The transition to freer markets in India is a lot more complicated than just the push by the IMF. Manmohan Singh had been writing about the failures of the old license Raj system since the late 60s. I think you can find a lot of his old papers online. In the 80s there was Rajiv Gandhi who did some very modest pro-business reforms, allowing imports of computers and such. But obviously everyone around him was still socialist, so they were still creating more state-owned enterprises back then.
What was particularly impressive around the 90s and 2000s was that Rao and Singh did such dramatic reforms in a coalition government. He even tried to increase federalism in India. They and their successor governments, which were also coalitions, did much more to accelerate liberalization than the IMF demanded. The Indian prime minister was clearly in the driver's seat and not just taking orders from the IMF.

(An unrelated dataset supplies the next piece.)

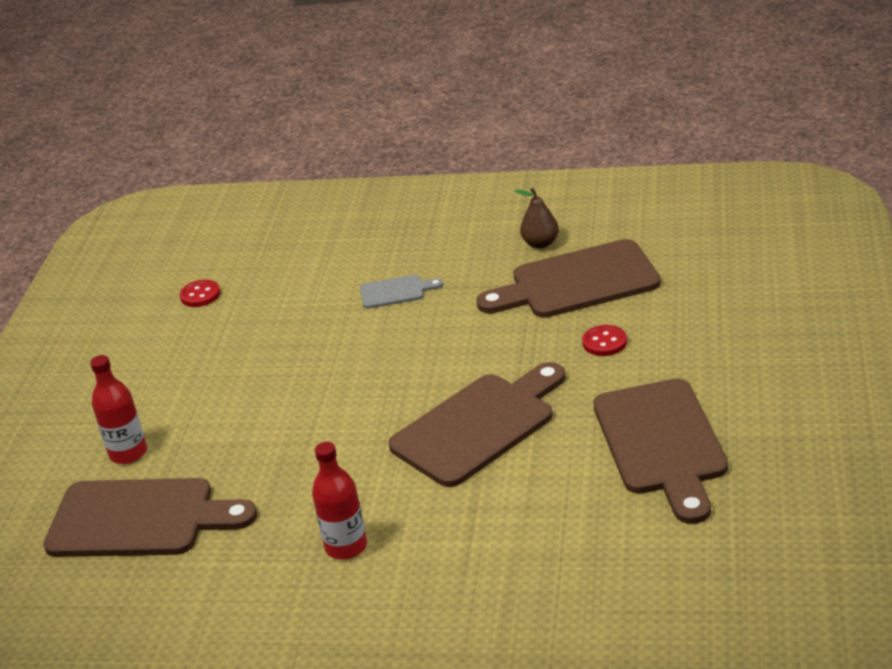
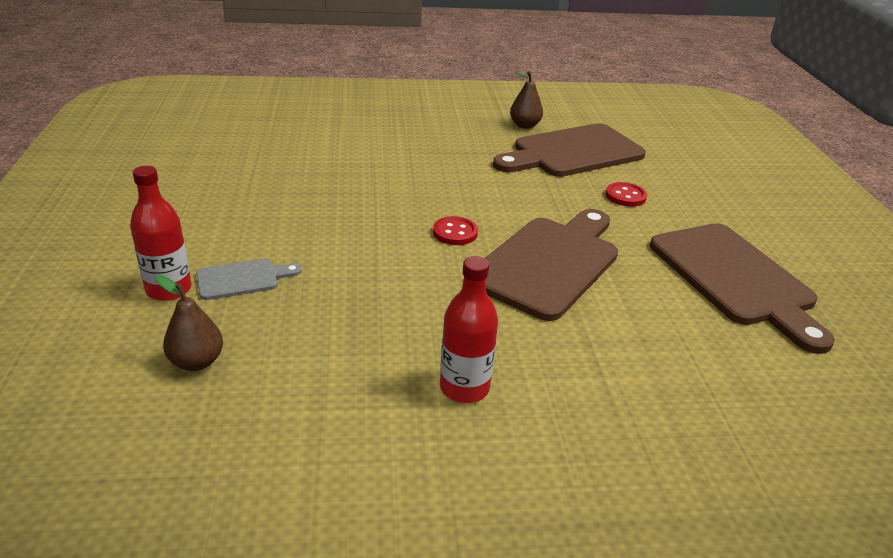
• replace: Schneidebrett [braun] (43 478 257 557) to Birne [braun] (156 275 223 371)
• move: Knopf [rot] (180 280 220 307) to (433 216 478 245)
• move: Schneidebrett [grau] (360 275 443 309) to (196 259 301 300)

I would recommend you look up Singh's 1991 budget speech. This doesn't have the victimhood nor the cowardice that you see in modern-day "Global South" leaders. The Modi decade in relation has been relatively less dramatic in comparison. Although he talked big game about privatization, other than the airline privatization, he mostly chickened out for the rest.
An often underexplored fact was how strange India's liberalization agenda was. In most post-communist countries, liberalization was concentrated in agriculture, low-skill manufacturing, and construction while more white-collar professions were insulated from free markets—like China and Bangladesh. Instead, in India you see liberalization concentrated in more white-collar and asset-heavy investments like telecoms, airports, private equity, etc. Agriculture in India is still mostly a shit show.
In fact, private equity was so regulated in Bangladesh that the government gave up and created their own state private venture capital fund to get the software startup ecosystem going. This kind of shows Indian elites have a big problem with pursuing Western fads instead of focusing on their own problems. They spend too much time on renewable energy or plastic straws or LLM stuff instead of hiring more judges and stopping teacher absenteeism.
The hard reforms were executed primarily by Prime Minister PV Narsimha Rao. Since he became persona non grata for the family that rules his political party, Rao became a political orphan after his term ended, and consequently Dr Manmohan Singh's role in pushing those reforms through was exaggerated at his expense.
Dr Singh was a bureaucrat. He had zero political heft or wiles to get any of the reforms through parliament.
Narsimha Rao, not Singh, was India's Deng Xiaopeng.